Franchise fee and other payments
The franchise agreement precisely defines the type and amount of fees to be paid and the method of payment, whether in a lump sum or continuously, and by what percentage. The contract outlines all payments that need to be made for the franchise business to operate, including the initial inventory and all necessary supplies.
Intellectual property
One of the most important aspects of this agreement is the trademark for which the franchisee pays a fee to use. Attention must be paid to the restrictions regarding their use; for example, it may be required that the franchisee does not use the trademarks in the name of their company and must adhere to the rules imposed by the franchisor.
In international practice, a so-called brand manual is often mentioned. This is a document provided by the franchisor to the franchisee for operational purposes. It should be noted that this is a living document, subject to periodic updates.

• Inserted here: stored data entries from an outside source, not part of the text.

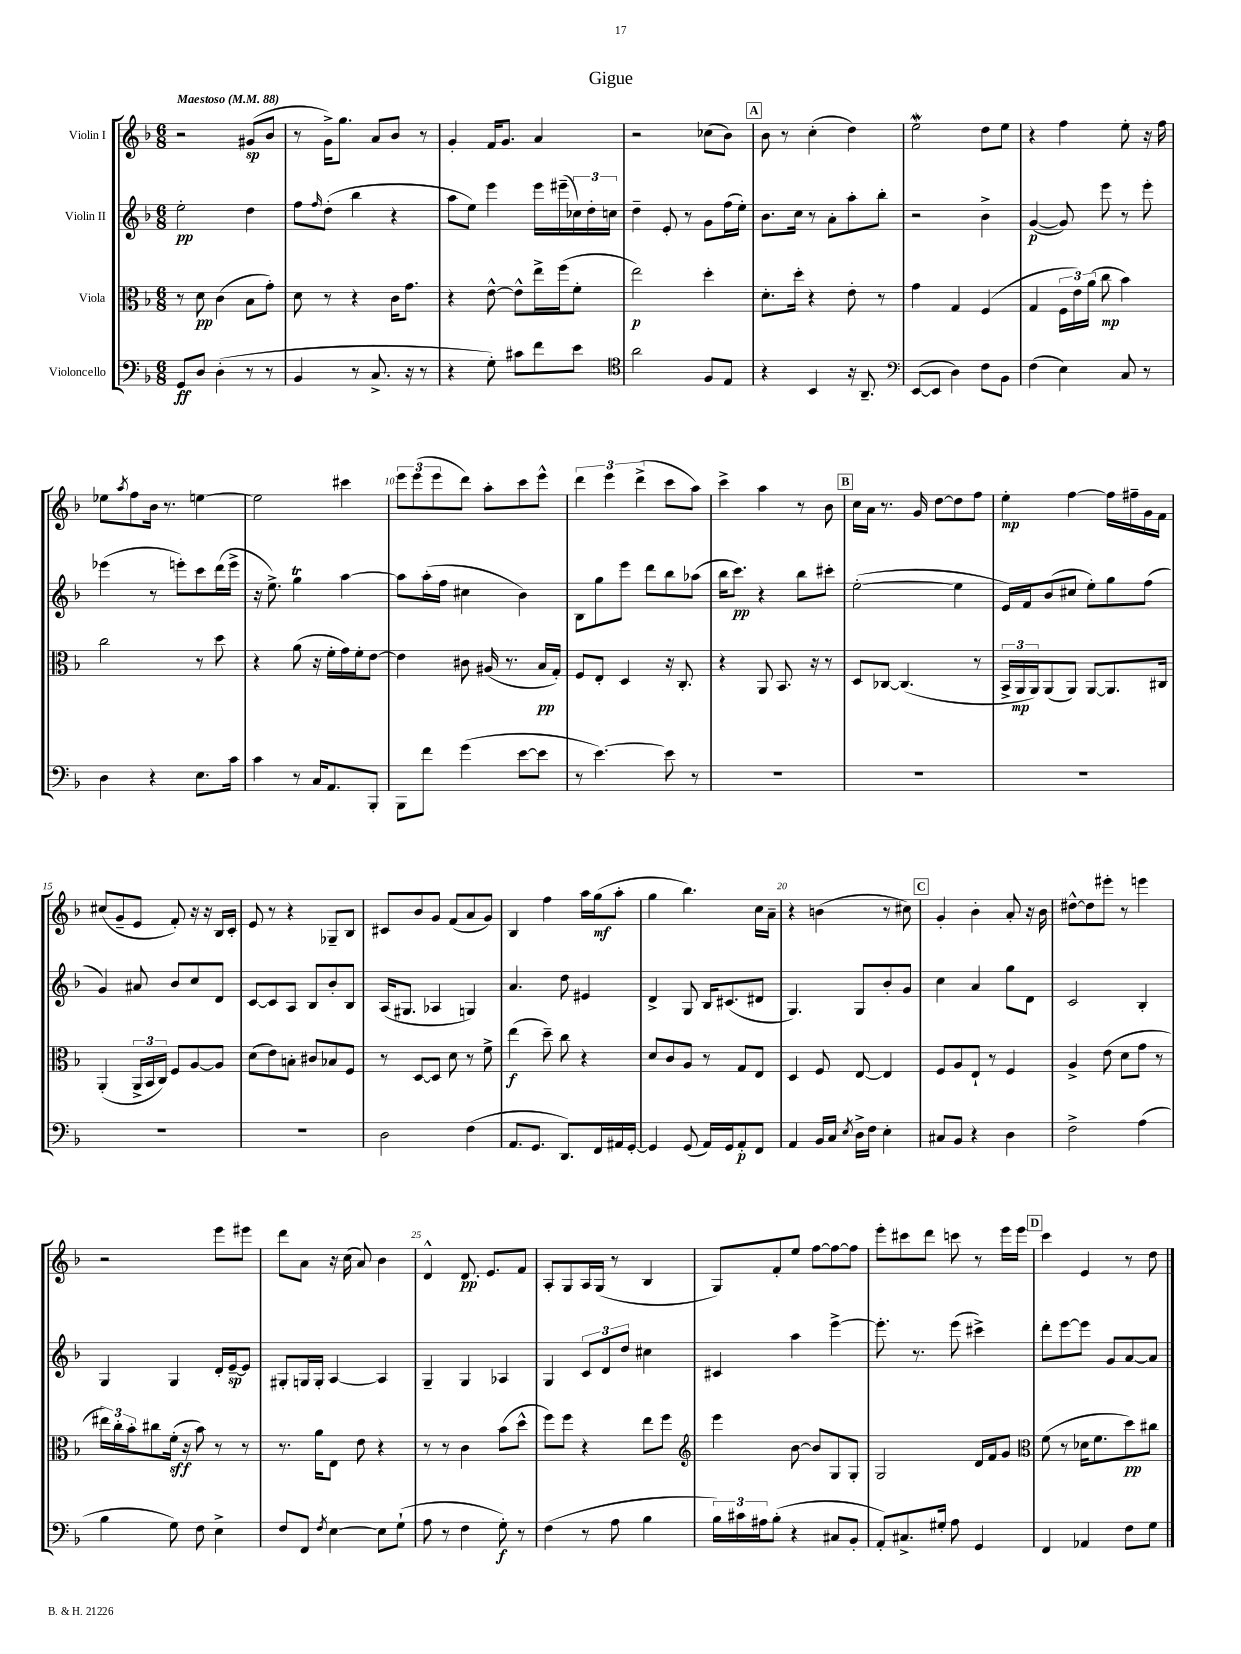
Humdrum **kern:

**kern	**kern	**kern	**kern
*staff4	*staff3	*staff2	*staff1
*clefF4	*clefC3	*clefG2	*clefG2
*k[b-]	*k[b-]	*k[b-]	*k[b-]
*M6/8	*M6/8	*M6/8	*M6/8
*MM88	*MM88	*MM88	*MM88
8GG	8r	2ee'	2r
8D	8d	.	.
(4D'	(4c	.	.
8r	8B-	4dd	(8g#
8r	8g')	.	8b-
=	=	=	=
4BB-	8d	8ff	8r
.	.	16qqff	.
.	8r	(8dd'	16g^)
.	.	.	8.gg
8r	4r	4bb-	.
8.C^	.	.	8a
.	16c	4r	8b-
16r	8.g	.	.
8r	.	.	8r
=	=	=	=
4r	4r	8aa	4g'
.	.	8ee)	.
8G')	[8e^^	4eee	16f
.	.	.	8.g
8c#	8e^^]	.	.
8f	16ee^	16eee	4a
.	(16ff	(16eee#~	.
8e	8f'	24cc-)	.
.	.	24dd'	.
.	.	24cc	.
=	=	=	=
*clefC4	*	*	*
2a	2ee)	4dd~	2r
.	.	8e'	.
.	.	8r	.
8F	4dd'	8g	(8cc-
8E	.	(16ff	8b-)
.	.	16ee')	.
=	=	=	=
4r	8.d'	8.b-	8b-
.	.	.	8r
.	16dd'	16cc	.
4BB-	4r	8r	(4cc'
.	.	8a'	.
16r	8e'	8aa'	4dd)
8.AA~	.	.	.
.	8r	8bb-'	.
=	=	=	=
*clefF4	*	*	*
([8EE	4g	2r	2ee
8EE]	.	.	.
4D)	4G	.	.
8F	(4F	4b-^	8dd
8BB-	.	.	8ee
=	=	=	=
(4F	4G	([4g	4r
4E)	24F	8g])	4ff
.	24e)	.	.
.	(24a	.	.
.	8cc	8eee	.
8C	4b-)	8r	8ee'
8r	.	8eee'	16r
.	.	.	16ff
=	=	=	=
4D	2cc	(4eee-	8ee-
.	.	.	8qaa
.	.	.	8ff
4r	.	8r	16b-
.	.	.	8.r
.	.	8eee')	.
8.E	8r	8ccc	[4ee
.	8dd	(16ddd	.
16c	.	16eee^	.
=	=	=	=
4c	4r	16r	2ee]
.	.	8.ee^)	.
8r	(8a	4gg	.
16C	16r	.	.
8.AA	16f'	.	.
.	16g)	[4aa	4ccc#
.	16f'	.	.
8BBB-'	[8e	.	.
=	=	=	=
8BBB-	4e]	8aa]	12eee
.	.	.	(12eee
8f	.	(16aa'	.
.	.	.	12eee
.	.	16ff	.
(4g	8c#	4cc#	8ddd)
.	(16A#	.	8aa'
.	8.r	.	.
[8e	.	4b-)	8ccc
8e]	16B-	.	8eee^^
.	16G')	.	.
=	=	=	=
8r	8F	8B-	6ddd
[4.e)	8E'	8gg	.
.	.	.	6eee
.	4D	8eee	.
.	.	.	(6ddd^
.	.	8ddd	.
8e]	16r	8bb-	8ccc
.	8.C'	.	.
8r	.	(8aa-	8aa)
=	=	=	=
2.r	4r	16bb-	4ccc^
.	.	8.ccc)	.
.	8AA	4r	4aa
.	8.BB-	.	.
.	.	8bb-	8r
.	16r	.	.
.	8r	8ccc#'	8b-
=	=	=	=
2.r	8D	([2ee'	16cc
.	.	.	16a
.	[8C-	.	8.r
.	(4.C-]	.	.
.	.	.	16g
.	.	.	[8dd
.	.	4ee]	8dd]
.	8r	.	8ff
=	=	=	=
2.r	24BB-^	16e)	4ee'
.	24AA	.	.
.	.	16f	.
.	24AA)	.	.
.	(8AA	(8b-	.
.	8AA)	8cc#	[4ff
.	[8AA	8ee')	.
.	8.AA]	8gg	16ff]
.	.	.	16ff#~
.	.	(8ff	16g
.	16C#	.	16f
=	=	=	=
2.r	(4AA'	4g)	(8cc#
.	.	.	8g~
.	24AA^	8a#	8e
.	24BB-	.	.
.	24C)	.	.
.	8F	8b-	8f')
.	[8A	8cc	16r
.	.	.	16r
.	8A]	8d	16B-
.	.	.	16c'
=	=	=	=
2.r	(8d	[8c	8e
.	8e)	8c]	8r
.	8B'	8A	4r
.	8c#	8B-	.
.	8B-	8b-'	8G-~
.	8F	8B-	8B-
=	=	=	=
2D	8r	(16A	8c#
.	.	8.G#	.
.	[8D	.	8b-
.	8D]	4A-	8g
.	8d	.	(8f
(4F	8r	4G)	8a
.	8f^	.	8g)
=	=	=	=
8.AA	(4ee	4.a	4B-
8.GG	.	.	.
.	8dd~)	.	4ff
8.DD)	8cc	8dd	.
.	4r	4e#	16aa
16FF	.	.	(16gg
16AA#	.	.	8aa'
[16GG'	.	.	.
=	=	=	=
4GG]	8d	4d^	4gg
.	8c	.	.
(8GG	8A	8G	4.bb-)
16AA)	8r	16B-	.
16GG	.	(8.c#	.
8AA'	8G	.	.
8FF	8E	8d#	16cc
.	.	.	16a~
=	=	=	=
4AA	4D	4.G)	4r
16BB-	8F	.	(4b
16C	.	.	.
8qE	.	.	.
16D^	[8E	8G	.
16F	.	.	.
4E'	4E]	8b-'	8r
.	.	8g	8cc#)
=	=	=	=
8C#	8F	4cc	4g'
8BB-	8A	.	.
4r	8E`	4a	4b-'
.	8r	.	.
4D	4F	8gg	8a'
.	.	8d	16r
.	.	.	16b-
=	=	=	=
2F^	4A^	2c	[8dd#^^
.	.	.	8dd#]
.	(8e	.	8eee#'
.	8d	.	8r
(4A	8g	4B-'	4eee
.	8r	.	.
=	=	=	=
4B-	24ee#)	4G	2r
.	24cc'	.	.
.	24b-'	.	.
.	8cc#	.	.
8G)	(16f'	4G	.
.	16r	.	.
8F	8b-)	.	.
4E^	8r	16d'	8eee
.	.	[16e~	.
.	8r	8e]	8eee#
=	=	=	=
8F	8.r	8G#'	8ddd
8FF	.	16G	8a
.	16a	16G'	.
8qF	.	.	.
[4E	8E	[4A	16r
.	.	.	(16cc
.	8e	.	8a)
8E]	4r	4A]	4b-
(8G`	.	.	.
=	=	=	=
8A	8r	4G~	4d^^
8r	8r	.	.
4F	4c	4G	8.d
.	.	.	8.e
8G')	(8b-	4A-	.
8r	8dd^^	.	8f
=	=	=	=
(4F	8ff)	4G	8A'
.	8ff	.	8G
8r	4r	12c	16A
.	.	.	(16G
.	.	12d	.
8A	.	.	8r
.	.	12dd	.
4B-	8ee	4cc#	4B-
.	8ff	.	.
=	=	=	=
*	*clefG2	*	*
24B-)	4eee	4c#	8G)
24c#	.	.	.
24A#	.	.	.
(8B-'	.	.	8f'
4r	[8b-	4aa	8ee
.	8b-]	.	[8ff
8C#	8G	[4eee^	8ff_
8BB-'	8G'	.	8ff]
=	=	=	=
8AA')	2G	8.eee']	8eee'
8.C#^	.	.	8ccc#
.	.	8.r	.
.	.	.	8ddd
16G#'	.	.	.
8A	.	(8eee	8ccc
4GG	16d	4ccc#^)	8r
.	16f	.	.
.	8g	.	16eee
.	.	.	16eee
=	=	=	=
*	*clefC3	*	*
4FF	(8f	8ddd'	4ccc
.	8r	[8eee	.
4AA-	16d-	8eee]	4e
.	8.f	.	.
.	.	8g	.
8F	8dd)	[8a	8r
8G	8cc#	8a]	8dd
==	==	==	==
*-	*-	*-	*-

On the other hand, franchisees will usually want to protect themselves in case a third party files a lawsuit for intellectual property infringement.
Selection of business location
The agreement may include provisions regarding the selection of an appropriate location for the franchise business to meet the franchisor’s standards. For example, the franchisor may require approval of the location before the franchisee signs a lease agreement.
Along with location selection, there may be provisions regarding modifications or renovations; the franchisor might require the business premises to be renovated during the contract period, and the franchisee should protect themselves by ensuring this doesn’t occur during periods of slower business or impose excessive costs.
Promotion and marketing
Marketing activities are crucial for brand recognition in the market, acquiring customers, and maintaining the desired image for all franchisees. The franchise agreement may specify a minimum amount to be invested in marketing, either as a percentage of revenue or as fixed amounts to be invested over a certain period.
Termination of agreement
A franchise agreement typically includes, like any other contract, a termination clause. It is important to understand the language of the agreement and all the consequences of termination, which also points to the importance of understanding contract law.
As an example, we cite the reasoning in Supreme Court ruling 92/2001, which states that upon the expiration of the agreed term of the franchise agreement, the franchisee is obligated to return all assets provided by the franchisor and to cease using any words, elements, trademarks, logos, distinctive signs, or company name obtained under the franchise agreement in their business.
Dispute resolution clause
Franchise agreements usually include a clause regarding the choice of governing law and the venue for dispute resolution. It is often required that the contracting parties attempt to resolve disputes through mediation or arbitration as methods of alternative dispute resolution.
In any case, attention must be paid to the choice of governing law and forum; if you are interested in why the choice of governing law is important in contracts with a foreign element, we recommend reading this article.
Note: This text does not constitute legal advice but rather the personal opinion of the author.